16. The apparatus of claim 15, the crawler identification unit further configured to:

17. The apparatus of claim 12, further comprising:

a network access unit configured to determine an encrypted network address corresponding to the request information; determining a first encryption index and a second encryption index in the encrypted network address; decrypting the encrypted network address based on the first encryption index and the second encryption index to obtain a decrypted network address; and performing network access based on the decrypted network address.

18. The apparatus of claim 12, wherein the target anti-crawler operation comprises at least a data analytics recognition operation; and

the crawler recognition unit is further configured to:

obtaining crawler analysis data;

19. The apparatus of claim 12, wherein the target anti-crawler operation comprises at least a signature synchronization identification operation; and

the crawler recognition unit is further configured to:

determining signature information in the request information;

20. The apparatus of claim 12, further comprising:

a score output unit configured to determine crawler score information corresponding to the request information based on the recognition result; and outputting the crawler score information.

21. The apparatus of claim 12, wherein the request information is for requesting access to page data of a netpage applet.

22. The apparatus of claim 12, wherein anti-crawler operations of the preset set of anti-crawler operations comprise at least one of: the method comprises the steps of end feature identification operation, token identification operation, man-machine feature identification operation, data analysis identification operation and signature identification operation.

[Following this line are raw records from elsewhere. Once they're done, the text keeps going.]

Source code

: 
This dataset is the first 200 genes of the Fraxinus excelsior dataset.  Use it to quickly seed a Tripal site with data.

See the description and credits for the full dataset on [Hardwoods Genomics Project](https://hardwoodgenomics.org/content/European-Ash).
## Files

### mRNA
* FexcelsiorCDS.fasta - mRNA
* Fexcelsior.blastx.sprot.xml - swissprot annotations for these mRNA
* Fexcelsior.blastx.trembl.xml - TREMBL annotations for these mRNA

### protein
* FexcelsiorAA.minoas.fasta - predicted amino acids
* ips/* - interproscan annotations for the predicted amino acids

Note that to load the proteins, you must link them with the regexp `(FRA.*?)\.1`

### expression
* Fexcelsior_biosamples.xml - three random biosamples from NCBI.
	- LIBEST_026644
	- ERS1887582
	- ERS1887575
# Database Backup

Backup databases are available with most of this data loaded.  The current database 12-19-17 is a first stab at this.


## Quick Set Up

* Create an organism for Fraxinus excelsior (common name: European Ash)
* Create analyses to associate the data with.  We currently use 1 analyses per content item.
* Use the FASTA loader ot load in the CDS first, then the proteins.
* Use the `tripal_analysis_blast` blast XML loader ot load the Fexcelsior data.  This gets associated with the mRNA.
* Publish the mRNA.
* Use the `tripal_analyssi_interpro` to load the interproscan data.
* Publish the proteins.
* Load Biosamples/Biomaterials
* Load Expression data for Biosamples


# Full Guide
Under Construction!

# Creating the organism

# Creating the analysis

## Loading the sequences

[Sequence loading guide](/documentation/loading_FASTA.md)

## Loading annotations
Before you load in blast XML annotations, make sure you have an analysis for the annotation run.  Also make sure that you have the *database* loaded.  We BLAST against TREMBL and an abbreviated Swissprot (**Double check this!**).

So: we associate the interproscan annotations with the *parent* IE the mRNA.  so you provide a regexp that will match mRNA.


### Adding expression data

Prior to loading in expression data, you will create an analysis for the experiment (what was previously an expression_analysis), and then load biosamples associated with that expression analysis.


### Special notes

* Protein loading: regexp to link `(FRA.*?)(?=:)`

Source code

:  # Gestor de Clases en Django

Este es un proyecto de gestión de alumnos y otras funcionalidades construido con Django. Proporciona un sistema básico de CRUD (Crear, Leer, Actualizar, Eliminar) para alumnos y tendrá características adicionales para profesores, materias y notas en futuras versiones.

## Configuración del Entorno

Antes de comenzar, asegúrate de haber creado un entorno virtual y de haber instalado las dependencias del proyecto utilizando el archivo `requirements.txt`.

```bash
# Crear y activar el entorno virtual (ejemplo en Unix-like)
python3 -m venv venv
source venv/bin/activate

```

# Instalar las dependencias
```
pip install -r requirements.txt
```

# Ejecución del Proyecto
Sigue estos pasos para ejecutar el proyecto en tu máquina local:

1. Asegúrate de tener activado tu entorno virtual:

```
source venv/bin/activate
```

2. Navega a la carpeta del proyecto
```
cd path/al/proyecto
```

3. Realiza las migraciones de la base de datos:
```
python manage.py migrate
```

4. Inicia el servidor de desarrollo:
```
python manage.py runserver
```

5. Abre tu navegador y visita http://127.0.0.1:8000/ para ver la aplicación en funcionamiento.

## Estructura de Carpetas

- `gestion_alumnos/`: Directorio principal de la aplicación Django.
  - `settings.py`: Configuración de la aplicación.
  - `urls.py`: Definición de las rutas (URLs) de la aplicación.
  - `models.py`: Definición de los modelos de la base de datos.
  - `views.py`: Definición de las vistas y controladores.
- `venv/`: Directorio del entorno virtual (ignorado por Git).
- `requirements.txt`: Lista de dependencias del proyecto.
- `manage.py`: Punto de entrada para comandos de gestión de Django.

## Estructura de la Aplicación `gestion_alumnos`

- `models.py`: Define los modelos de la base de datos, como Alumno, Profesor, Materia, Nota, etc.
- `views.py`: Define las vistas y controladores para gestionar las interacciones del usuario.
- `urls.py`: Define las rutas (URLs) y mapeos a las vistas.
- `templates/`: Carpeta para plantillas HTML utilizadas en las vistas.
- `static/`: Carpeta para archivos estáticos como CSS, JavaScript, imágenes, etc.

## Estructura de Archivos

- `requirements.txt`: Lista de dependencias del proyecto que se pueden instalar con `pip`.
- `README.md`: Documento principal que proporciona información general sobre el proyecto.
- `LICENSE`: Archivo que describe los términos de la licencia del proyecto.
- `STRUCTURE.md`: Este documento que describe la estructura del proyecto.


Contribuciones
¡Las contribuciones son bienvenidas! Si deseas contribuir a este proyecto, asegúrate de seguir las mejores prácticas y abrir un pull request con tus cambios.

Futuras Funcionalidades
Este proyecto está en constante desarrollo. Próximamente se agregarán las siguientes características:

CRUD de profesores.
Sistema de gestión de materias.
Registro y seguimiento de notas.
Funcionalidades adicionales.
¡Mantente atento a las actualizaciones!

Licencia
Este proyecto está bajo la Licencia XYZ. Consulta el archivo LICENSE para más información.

23. An electronic device, comprising:

at least one processor; and

a memory communicatively coupled to the at least one processor; wherein the content of the first and second substances,

the memory stores instructions executable by the at least one processor to enable the at least one processor to perform the method of any one of claims 1-12.

24. A non-transitory computer readable storage medium having stored thereon computer instructions for causing the computer to perform the method of any one of claims 1-12.

25. A computer program product comprising a computer program which, when executed by a processor, implements the method according to any one of claims 1-12.